Work task » Would you please transcribe the listing exactly, with no images?

Supplied material »
*** Begin section ***
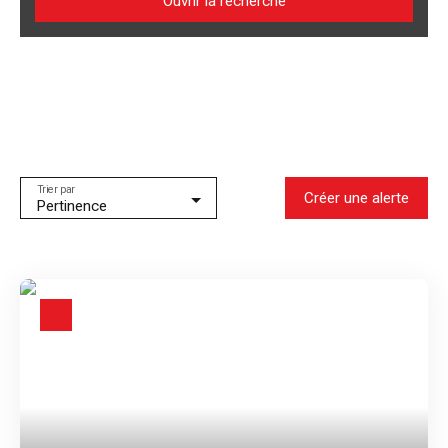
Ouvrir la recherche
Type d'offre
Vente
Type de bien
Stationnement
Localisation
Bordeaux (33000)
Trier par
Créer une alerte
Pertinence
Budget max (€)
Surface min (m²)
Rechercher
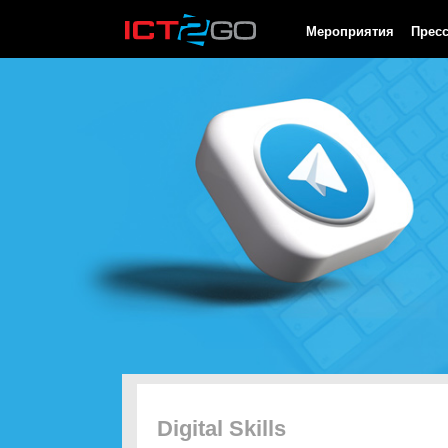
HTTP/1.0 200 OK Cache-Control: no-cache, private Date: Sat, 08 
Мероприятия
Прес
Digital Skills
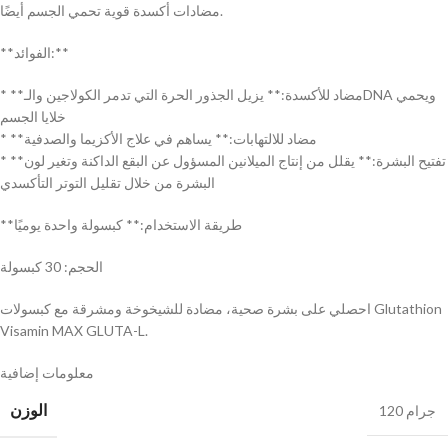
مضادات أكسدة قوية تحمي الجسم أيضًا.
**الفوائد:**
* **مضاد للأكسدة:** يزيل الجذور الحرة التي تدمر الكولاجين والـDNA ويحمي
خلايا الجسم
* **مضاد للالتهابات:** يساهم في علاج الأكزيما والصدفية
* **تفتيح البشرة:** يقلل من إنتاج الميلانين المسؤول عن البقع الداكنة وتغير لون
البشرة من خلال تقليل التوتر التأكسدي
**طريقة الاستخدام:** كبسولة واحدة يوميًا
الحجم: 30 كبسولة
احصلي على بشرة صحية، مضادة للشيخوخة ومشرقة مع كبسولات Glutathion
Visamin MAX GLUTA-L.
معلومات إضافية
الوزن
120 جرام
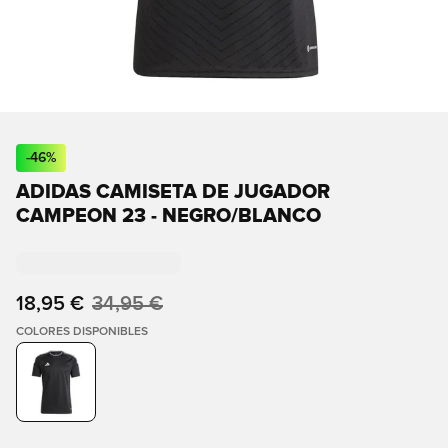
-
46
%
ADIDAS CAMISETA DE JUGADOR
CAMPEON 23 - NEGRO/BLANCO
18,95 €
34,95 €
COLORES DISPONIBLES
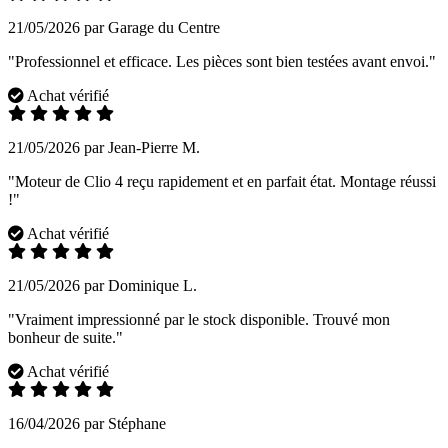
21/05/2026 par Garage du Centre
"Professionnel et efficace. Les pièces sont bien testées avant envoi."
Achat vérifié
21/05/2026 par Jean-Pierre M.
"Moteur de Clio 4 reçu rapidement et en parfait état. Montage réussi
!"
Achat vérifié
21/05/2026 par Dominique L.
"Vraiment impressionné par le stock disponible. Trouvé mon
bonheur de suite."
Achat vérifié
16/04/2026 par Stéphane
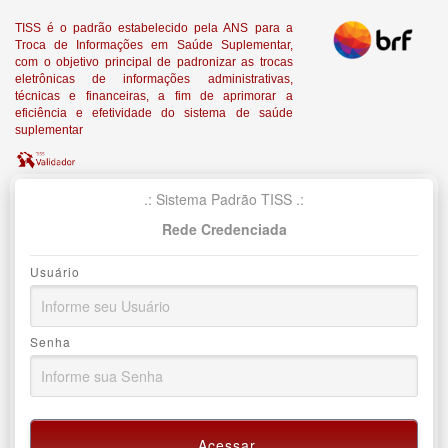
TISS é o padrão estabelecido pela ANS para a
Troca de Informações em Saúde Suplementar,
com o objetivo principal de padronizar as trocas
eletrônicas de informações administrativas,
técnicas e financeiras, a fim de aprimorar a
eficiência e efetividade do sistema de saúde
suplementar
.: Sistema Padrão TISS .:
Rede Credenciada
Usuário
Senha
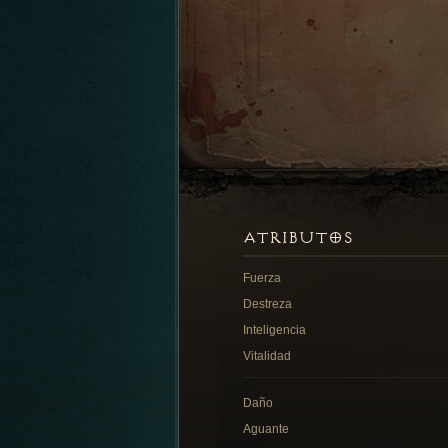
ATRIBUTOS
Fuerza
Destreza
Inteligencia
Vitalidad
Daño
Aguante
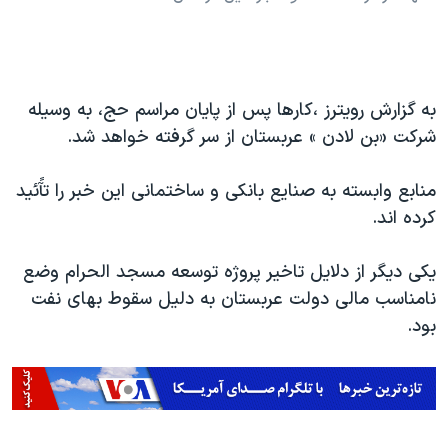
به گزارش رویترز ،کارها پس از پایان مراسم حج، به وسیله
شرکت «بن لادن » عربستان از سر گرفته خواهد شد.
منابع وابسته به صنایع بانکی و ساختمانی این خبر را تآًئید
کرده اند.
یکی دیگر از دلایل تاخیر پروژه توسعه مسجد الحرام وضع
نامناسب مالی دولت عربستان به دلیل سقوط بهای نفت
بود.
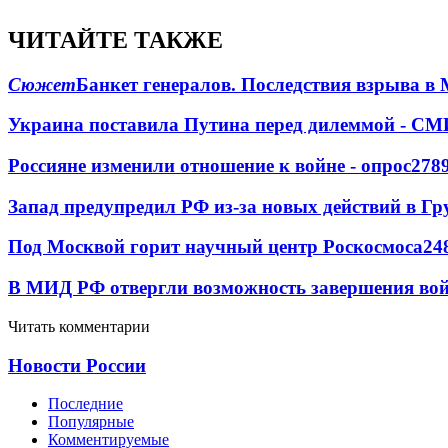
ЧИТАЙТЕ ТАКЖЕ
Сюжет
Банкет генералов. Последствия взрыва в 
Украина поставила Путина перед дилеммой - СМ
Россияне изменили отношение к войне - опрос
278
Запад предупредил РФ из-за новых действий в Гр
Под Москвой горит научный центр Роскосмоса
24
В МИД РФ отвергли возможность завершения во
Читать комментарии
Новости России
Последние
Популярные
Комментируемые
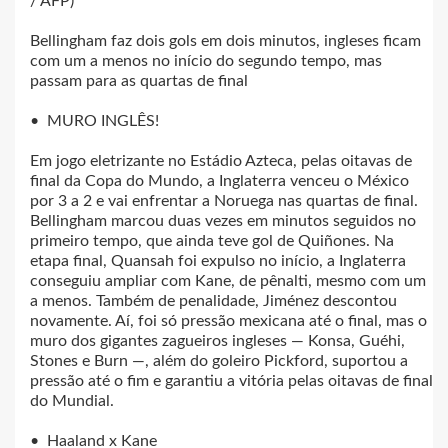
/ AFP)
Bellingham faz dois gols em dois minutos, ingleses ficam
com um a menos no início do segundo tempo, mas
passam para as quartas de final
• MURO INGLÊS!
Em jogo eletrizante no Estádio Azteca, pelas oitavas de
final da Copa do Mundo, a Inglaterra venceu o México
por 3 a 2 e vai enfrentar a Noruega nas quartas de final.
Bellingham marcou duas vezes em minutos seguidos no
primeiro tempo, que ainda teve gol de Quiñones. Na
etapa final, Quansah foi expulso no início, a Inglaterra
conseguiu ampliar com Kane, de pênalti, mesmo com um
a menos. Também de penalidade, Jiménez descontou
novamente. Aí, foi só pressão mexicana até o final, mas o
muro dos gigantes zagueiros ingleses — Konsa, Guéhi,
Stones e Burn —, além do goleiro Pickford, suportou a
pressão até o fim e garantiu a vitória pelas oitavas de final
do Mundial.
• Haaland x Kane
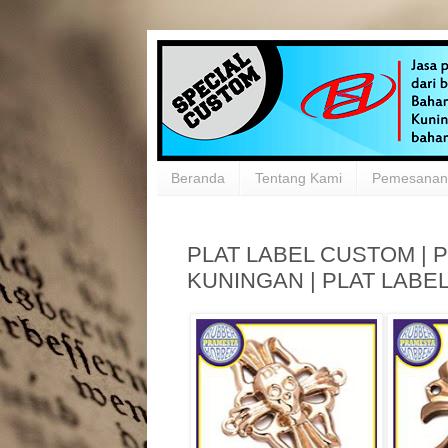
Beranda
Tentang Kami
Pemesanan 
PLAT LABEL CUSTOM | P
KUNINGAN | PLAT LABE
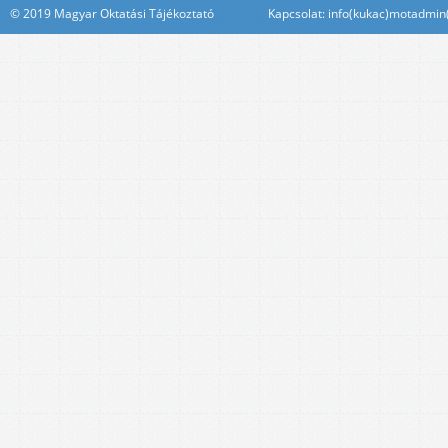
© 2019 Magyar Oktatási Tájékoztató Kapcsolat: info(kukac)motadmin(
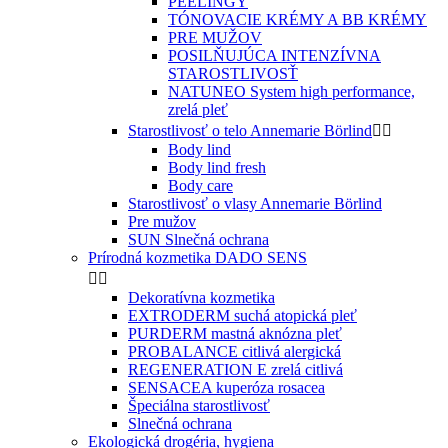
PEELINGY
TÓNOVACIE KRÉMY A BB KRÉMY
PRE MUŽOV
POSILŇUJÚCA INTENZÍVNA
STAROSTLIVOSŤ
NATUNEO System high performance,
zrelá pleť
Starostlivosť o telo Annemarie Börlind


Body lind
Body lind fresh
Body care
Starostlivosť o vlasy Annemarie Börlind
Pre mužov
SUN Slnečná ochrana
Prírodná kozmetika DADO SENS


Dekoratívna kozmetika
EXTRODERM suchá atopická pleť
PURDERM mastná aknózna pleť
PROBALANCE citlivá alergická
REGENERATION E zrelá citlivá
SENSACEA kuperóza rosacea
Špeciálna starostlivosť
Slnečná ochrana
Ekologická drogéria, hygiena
*** End section ***
Result below »
Ouvrir la recherche
Type d'offre
Vente
Type de bien
Stationnement
Localisation
Bordeaux (33000)
Trier par
Créer une alerte
Pertinence
Budget max (€)
Surface min (m²)
Rechercher
HTTP/1.0 200 OK Cache-Control: no-cache, private Date: Sat, 08 
Мероприятия
Прес
Digital Skills
مضادات أكسدة قوية تحمي الجسم أيضًا.
**الفوائد:**
* **مضاد للأكسدة:** يزيل الجذور الحرة التي تدمر الكولاجين والـDNA ويحمي
خلايا الجسم
* **مضاد للالتهابات:** يساهم في علاج الأكزيما والصدفية
* **تفتيح البشرة:** يقلل من إنتاج الميلانين المسؤول عن البقع الداكنة وتغير لون
البشرة من خلال تقليل التوتر التأكسدي
**طريقة الاستخدام:** كبسولة واحدة يوميًا
الحجم: 30 كبسولة
احصلي على بشرة صحية، مضادة للشيخوخة ومشرقة مع كبسولات Glutathion
Visamin MAX GLUTA-L.
معلومات إضافية
الوزن
120 جرام
-
46
%
ADIDAS CAMISETA DE JUGADOR
CAMPEON 23 - NEGRO/BLANCO
18,95 €
34,95 €
COLORES DISPONIBLES
21/05/2026 par Garage du Centre
"Professionnel et efficace. Les pièces sont bien testées avant envoi."
Achat vérifié
21/05/2026 par Jean-Pierre M.
"Moteur de Clio 4 reçu rapidement et en parfait état. Montage réussi
!"
Achat vérifié
21/05/2026 par Dominique L.
"Vraiment impressionné par le stock disponible. Trouvé mon
bonheur de suite."
Achat vérifié
16/04/2026 par Stéphane
TISS é o padrão estabelecido pela ANS para a
Troca de Informações em Saúde Suplementar,
com o objetivo principal de padronizar as trocas
eletrônicas de informações administrativas,
técnicas e financeiras, a fim de aprimorar a
eficiência e efetividade do sistema de saúde
suplementar
.: Sistema Padrão TISS .:
Rede Credenciada
Usuário
Senha
ATRIBUTOS
Fuerza
Destreza
Inteligencia
Vitalidad
Daño
Aguante
به گزارش رویترز ،کارها پس از پایان مراسم حج، به وسیله
شرکت «بن لادن » عربستان از سر گرفته خواهد شد.
منابع وابسته به صنایع بانکی و ساختمانی این خبر را تآًئید
کرده اند.
یکی دیگر از دلایل تاخیر پروژه توسعه مسجد الحرام وضع
نامناسب مالی دولت عربستان به دلیل سقوط بهای نفت
بود.
ЧИТАЙТЕ ТАКЖЕ
Сюжет
Банкет генералов. Последствия взрыва в 
Украина поставила Путина перед дилеммой - СМ
Россияне изменили отношение к войне - опрос
278
Запад предупредил РФ из-за новых действий в Гр
Под Москвой горит научный центр Роскосмоса
24
В МИД РФ отвергли возможность завершения во
Читать комментарии
Новости России
Последние
Популярные
Комментируемые
/ AFP)
Bellingham faz dois gols em dois minutos, ingleses ficam
com um a menos no início do segundo tempo, mas
passam para as quartas de final
• MURO INGLÊS!
Em jogo eletrizante no Estádio Azteca, pelas oitavas de
final da Copa do Mundo, a Inglaterra venceu o México
por 3 a 2 e vai enfrentar a Noruega nas quartas de final.
Bellingham marcou duas vezes em minutos seguidos no
primeiro tempo, que ainda teve gol de Quiñones. Na
etapa final, Quansah foi expulso no início, a Inglaterra
conseguiu ampliar com Kane, de pênalti, mesmo com um
a menos. Também de penalidade, Jiménez descontou
novamente. Aí, foi só pressão mexicana até o final, mas o
muro dos gigantes zagueiros ingleses — Konsa, Guéhi,
Stones e Burn —, além do goleiro Pickford, suportou a
pressão até o fim e garantiu a vitória pelas oitavas de final
do Mundial.
• Haaland x Kane
Beranda
Tentang Kami
Pemesanan 
PLAT LABEL CUSTOM | P
KUNINGAN | PLAT LABE
© 2019 Magyar Oktatási Tájékoztató Kapcsolat: info(kukac)motadmin(
PEELINGY
TÓNOVACIE KRÉMY A BB KRÉMY
PRE MUŽOV
POSILŇUJÚCA INTENZÍVNA
STAROSTLIVOSŤ
NATUNEO System high performance,
zrelá pleť
Starostlivosť o telo Annemarie Börlind


Body lind
Body lind fresh
Body care
Starostlivosť o vlasy Annemarie Börlind
Pre mužov
SUN Slnečná ochrana
Prírodná kozmetika DADO SENS


Dekoratívna kozmetika
EXTRODERM suchá atopická pleť
PURDERM mastná aknózna pleť
PROBALANCE citlivá alergická
REGENERATION E zrelá citlivá
SENSACEA kuperóza rosacea
Špeciálna starostlivosť
Slnečná ochrana
Ekologická drogéria, hygiena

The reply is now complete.